Nevertheless he does not think that Amelie’s family would encounter any difficulties if they were to return to North Ossetia.

“That there could be some sort of mafia that threatens the lives of the family today is of course possible, but I can honestly say that I have not heard of any such incidents in recent years,” adds Kabolov.

If and when Amelie is sent out of Norway it would most probably be to Moscow, where she has several contacts who would be able to offer her various assistance, including a place to stay.

The Russian Embassy in Oslo would issue Amelie an emergency passport which would get her into Russia and which she could use to apply for an ordinary passport, says embassy spokesman Vladimir Isupov.

After being freed from the Trandum detention centre earlier this week, Amelie must report daily to the police, bringing a suitcase in case the authorities are ready to deport her.

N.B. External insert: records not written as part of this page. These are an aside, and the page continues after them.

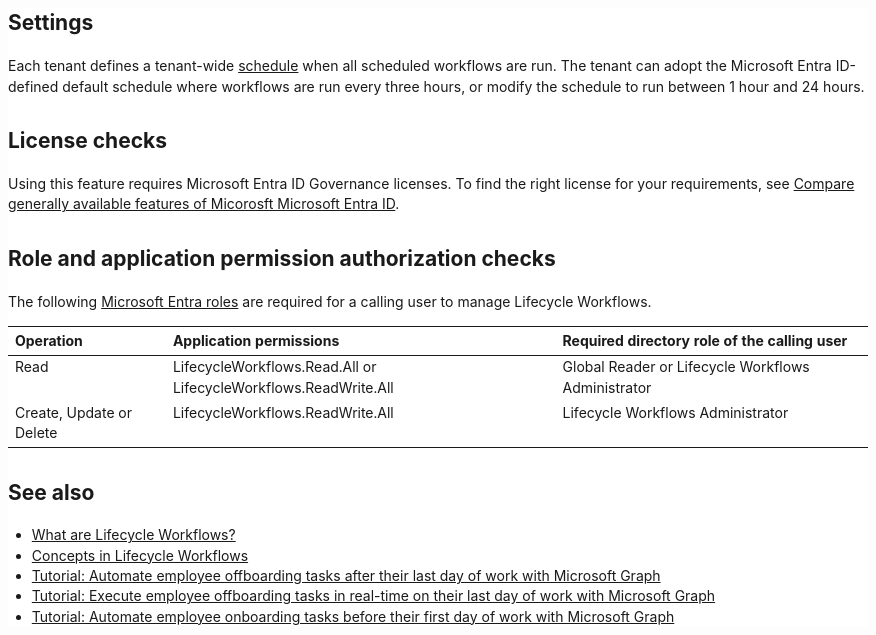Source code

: ## Settings

Each tenant defines a tenant-wide [schedule](identitygovernance-lifecyclemanagementsettings.md) when all scheduled workflows are run. The tenant can adopt the Microsoft Entra ID-defined default schedule where workflows are run every three hours, or modify the schedule to run between 1 hour and 24 hours.

## License checks

Using this feature requires Microsoft Entra ID Governance licenses. To find the right license for your requirements, see [Compare generally available features of Micorosft Microsoft Entra ID](https://www.microsoft.com/security/business/identity-access-management/azure-ad-pricing).

## Role and application permission authorization checks

The following [Microsoft Entra roles](/azure/active-directory/roles/permissions-reference?toc=%2Fgraph%2Ftoc.json) are required for a calling user to manage Lifecycle Workflows.

| Operation | Application permissions | Required directory role of the calling user |
|:------------------|:------------|:--------------------------------------------|
| Read | LifecycleWorkflows.Read.All or LifecycleWorkflows.ReadWrite.All |Global Reader or Lifecycle Workflows Administrator |
| Create, Update or Delete | LifecycleWorkflows.ReadWrite.All | Lifecycle Workflows Administrator |

## See also

+ [What are Lifecycle Workflows?](/azure/active-directory/governance/what-are-lifecycle-workflows)
+ [Concepts in Lifecycle Workflows](/azure/active-directory/governance/understanding-lifecycle-workflows)
+ [Tutorial: Automate employee offboarding tasks after their last day of work with Microsoft Graph](/azure/active-directory/governance/tutorial-scheduled-leaver-graph)
+ [Tutorial: Execute employee offboarding tasks in real-time on their last day of work with Microsoft Graph](/azure/active-directory/governance/tutorial-offboard-custom-workflow-graph)
+ [Tutorial: Automate employee onboarding tasks before their first day of work with Microsoft Graph](/azure/active-directory/governance/tutorial-onboard-custom-workflow-graph)


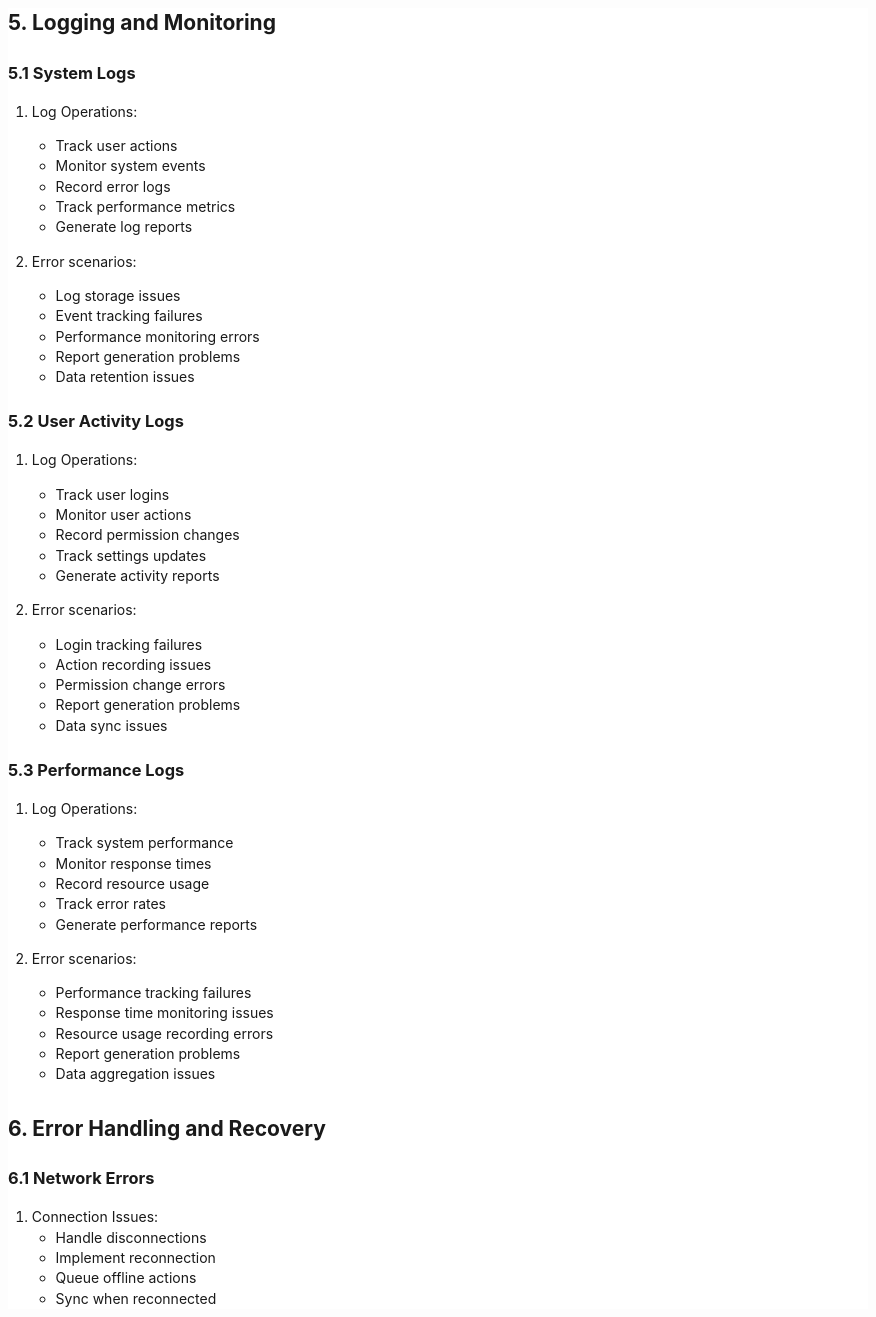## 5. Logging and Monitoring

### 5.1 System Logs
1. Log Operations:
   - Track user actions
   - Monitor system events
   - Record error logs
   - Track performance metrics
   - Generate log reports

2. Error scenarios:
   - Log storage issues
   - Event tracking failures
   - Performance monitoring errors
   - Report generation problems
   - Data retention issues

### 5.2 User Activity Logs
1. Log Operations:
   - Track user logins
   - Monitor user actions
   - Record permission changes
   - Track settings updates
   - Generate activity reports

2. Error scenarios:
   - Login tracking failures
   - Action recording issues
   - Permission change errors
   - Report generation problems
   - Data sync issues

### 5.3 Performance Logs
1. Log Operations:
   - Track system performance
   - Monitor response times
   - Record resource usage
   - Track error rates
   - Generate performance reports

2. Error scenarios:
   - Performance tracking failures
   - Response time monitoring issues
   - Resource usage recording errors
   - Report generation problems
   - Data aggregation issues

## 6. Error Handling and Recovery

### 6.1 Network Errors
1. Connection Issues:
   - Handle disconnections
   - Implement reconnection
   - Queue offline actions
   - Sync when reconnected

Until such time, she is free to go where she wants after a ruling Wednesday by the Norwegian Supreme Court.

He lawyer, however, says Amelie, whose real name is said to be Madina Salamova, remains frightened by her pending forced return to Russia and felt unable to face more questions from the media.

“The family fears that there may be people who want to harm them,” lawyer Brynjulf Fisnes told Aftenposten. “Maria Amelie was very young when her family fled and she probably lacks full knowledge of the dangers that she faces in Russia.

“She is very anxious and feels a strong aversion to the idea of returning to what she feared as a child.”